「ヤーポン法は滅びるべきと考える」 単位の勘違いであわや大惨事 事故は日本の”夢の国”でも

1790年3月、フランスでは、様々ある長さの単位を統一することを考えます。それがメートル法ですが、現在まで主流の単位ではない国がいくつかあり、それが原因でトラブルも起きています。

高度1万メートルでエンジンストップした理由とは?

 フランス革命直後の1790年3月、同国は国民議会議員のシャルル=モーリス・ド・タレーラン=ペリゴールの提案により、世界中に様々ある長さの単位を統一し、グローバルな商取引などができるようにしようと考えます。これが後のメートル法に発展していき、現在はほとんどの国で、メートル(m)、キログラム(kg)、電流のアンペア(A)など、「国際単位系(SI)」と呼ばれるものを使っています。

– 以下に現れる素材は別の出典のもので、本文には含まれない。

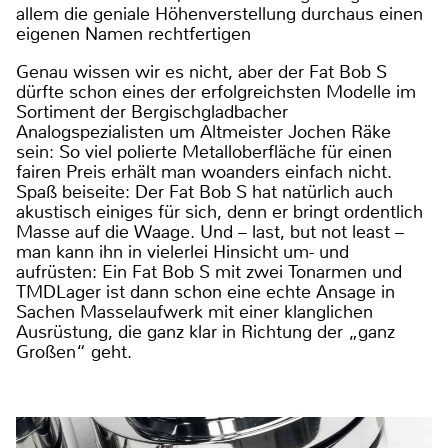
allem die geniale Höhenverstellung durchaus einen
eigenen Namen rechtfertigen
Genau wissen wir es nicht, aber der Fat Bob S
dürfte schon eines der erfolgreichsten Modelle im
Sortiment der Bergischgladbacher
Analogspezialisten um Altmeister Jochen Räke
sein: So viel polierte Metalloberfläche für einen
fairen Preis erhält man woanders einfach nicht.
Spaß beiseite: Der Fat Bob S hat natürlich auch
akustisch einiges für sich, denn er bringt ordentlich
Masse auf die Waage. Und – last, but not least –
man kann ihn in vielerlei Hinsicht um- und
aufrüsten: Ein Fat Bob S mit zwei Tonarmen und
TMDLager ist dann schon eine echte Ansage in
Sachen Masselaufwerk mit einer klanglichen
Ausrüstung, die ganz klar in Richtung der „ganz
Großen“ geht.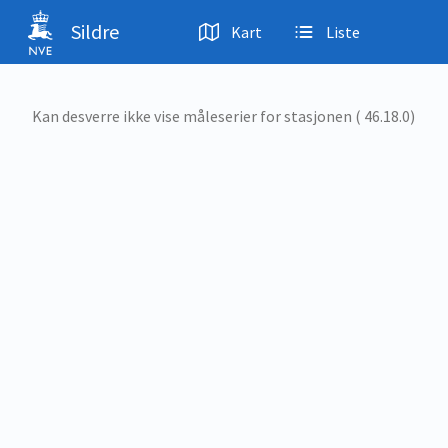
Hopp til hovedinnhold
Sildre
Kart
Liste
Kan desverre ikke vise måleserier for stasjonen ( 46.18.0)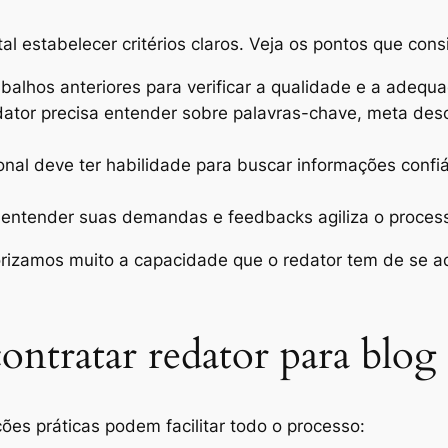
l estabelecer critérios claros. Veja os pontos que con
abalhos anteriores para verificar a qualidade e a adeq
tor precisa entender sobre palavras-chave, meta descri
onal deve ter habilidade para buscar informações confiá
 entender suas demandas e feedbacks agiliza o process
lorizamos muito a capacidade que o redator tem de se a
contratar redator para blog 
ões práticas podem facilitar todo o processo: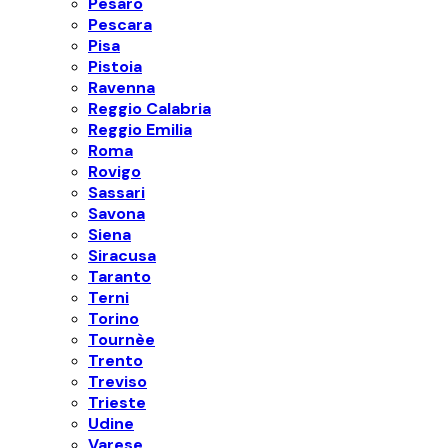
Pesaro
Pescara
Pisa
Pistoia
Ravenna
Reggio Calabria
Reggio Emilia
Roma
Rovigo
Sassari
Savona
Siena
Siracusa
Taranto
Terni
Torino
Tournèe
Trento
Treviso
Trieste
Udine
Varese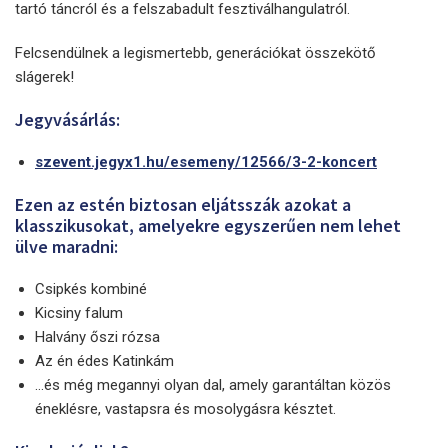
tartó táncról és a felszabadult fesztiválhangulatról.
Felcsendülnek a legismertebb, generációkat összekötő
slágerek!
Jegyvásárlás:
szevent.jegyx1.hu/esemeny/12566/3-2-koncert
Ezen az estén biztosan eljátsszák azokat a
klasszikusokat, amelyekre egyszerűen nem lehet
ülve maradni:
Csipkés kombiné
Kicsiny falum
Halvány őszi rózsa
Az én édes Katinkám
…és még megannyi olyan dal, amely garantáltan közös
éneklésre, vastapsra és mosolygásra késztet.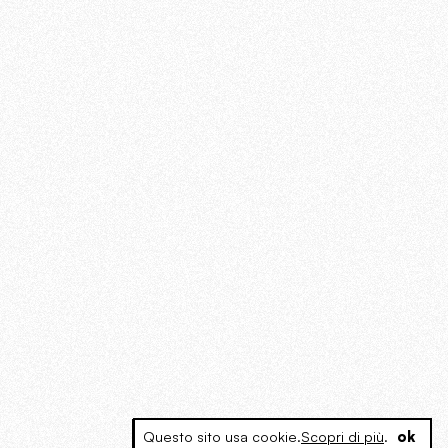
Questo sito usa cookie.
Scopri di più
.
ok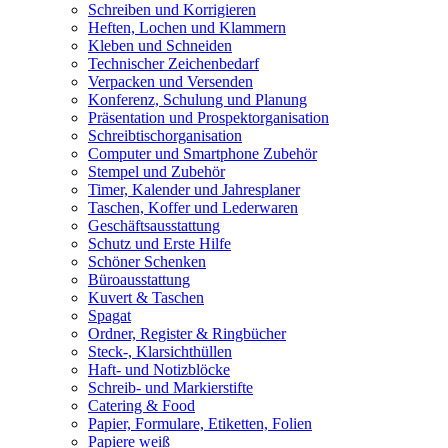
Schreiben und Korrigieren
Heften, Lochen und Klammern
Kleben und Schneiden
Technischer Zeichenbedarf
Verpacken und Versenden
Konferenz, Schulung und Planung
Präsentation und Prospektorganisation
Schreibtischorganisation
Computer und Smartphone Zubehör
Stempel und Zubehör
Timer, Kalender und Jahresplaner
Taschen, Koffer und Lederwaren
Geschäftsausstattung
Schutz und Erste Hilfe
Schöner Schenken
Büroausstattung
Kuvert & Taschen
Spagat
Ordner, Register & Ringbücher
Steck-, Klarsichthüllen
Haft- und Notizblöcke
Schreib- und Markierstifte
Catering & Food
Papier, Formulare, Etiketten, Folien
Papiere weiß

 しかし、アメリカはいまもメートル法を公式採用しておらず、ヤード・ポンド法が主流になっています。イギリスでも国外向けにはおおむねメートル法を採用していますが、国内向けにはいまだにヤード・ポンド法が残っており、アメリカとも数値が微妙に違うというややこしさになっています。 このヤード・ポンド法とメートル法の勘違いで起きた事故も多々あります、その中でも有名なものが通称「ギムリー・グライダー」と呼ばれる、「エア・カナダ143便滑空事故」でしょう。 同事故は、1983年7月23日、エア・カナダ143便(ボーイング767-200)が、ケベック州モントリオールからアルバータ州エドモントンへの飛行中に高度約1万2000m(4万1,000ft)でエンジンが停止した事故です。 ボブ・ピアソン機長とモーリス・クィンタル副操縦士はエンジンの再点火を試みましたが、全く反応せず、電源がなくなり空港に位置や高度を教えるトランスポンダーも停止したため、管制担当したウィニペグ・ジェームス・アームストロング・リチャードソン国際空港の管制官は、当時使われなくなっていた旧式のレーダーを引っ張りだして機影を追跡し続けたそうです。 パイロット側は現在の高度で飛ばせる距離を計算し、ウィニペグにたどり着ける可能性はないと算出。すぐに、カナダ空軍のギムリー基地を着陸地点にしようと考えました。 しかし、同地は民間の空港に変わっており、当日は自動車レースが行われていました。機長はグライダー経験があったため、エンジンに頼らない飛行技術を駆使し、無事に不時着。負傷者こそ出たもの、乗員乗客69人全員が生存しました。

原因は単純だがシャレにならないことだった!

 高度1万2000mで突如エンジンが停止した原因は事故調査の結果、ただの燃料切れという結論になりました。普通ならあり得ない過失は、モントリオールからエドモントンへのフライトに必要な給油量の計算の際に起きました。 ちょうど当時のエア・カナダではヤード・ポンド法からメートル法へ移行する最中でしたが、必要な燃料量を算出する際に、モントリオールでの燃料残量7682リットルを質量に換算する際に、リットルとkgによる比重0.803を用いず、ポンドによる比重である1.77を式に計算してしまったのです。 これにより、本来2万2300kgになるはずだった燃料が、1万116kgしか入っておらず、上空で燃料切れを起こしてしまい、墜落の危機となってしまったわけです。 他にも、人工衛星の火星探査機、マーズ・クライメイト・オービター通信途絶事故も有名です。単位換算ヤード・ポンド法で計算していたものを、探査機の航行担当チームがメートル法と勘違いし、高度を上げすぎたためにおきた事故でした。 また、日本では東京ディズニーランドでも。2002年にスペースマウンテンで走行中の後部車軸が破損し脱線した事故について、調査の結果、1995年9月に車両で使われる軸受の設計仕様がインチからメートルに変更されたものの、2002年10月に納入された車軸には古い図面が使用されていたため、事故が起きたと判明したことがあります。 ちなみに、日本のネットでは、「ヤーポン法は滅びるべきと考える」という「カルタゴは滅ぶべきであると考える」という共和制ローマ時代の政治家マルクス・ポルキウス・カト・ケンソリウス(大カト)の言葉を改変したネットスラングもあるほどです。 なお、イギリスではEU離脱を機に、標識などに伝統的なヤード・ポンド法を復活させようとする動きもあるようです。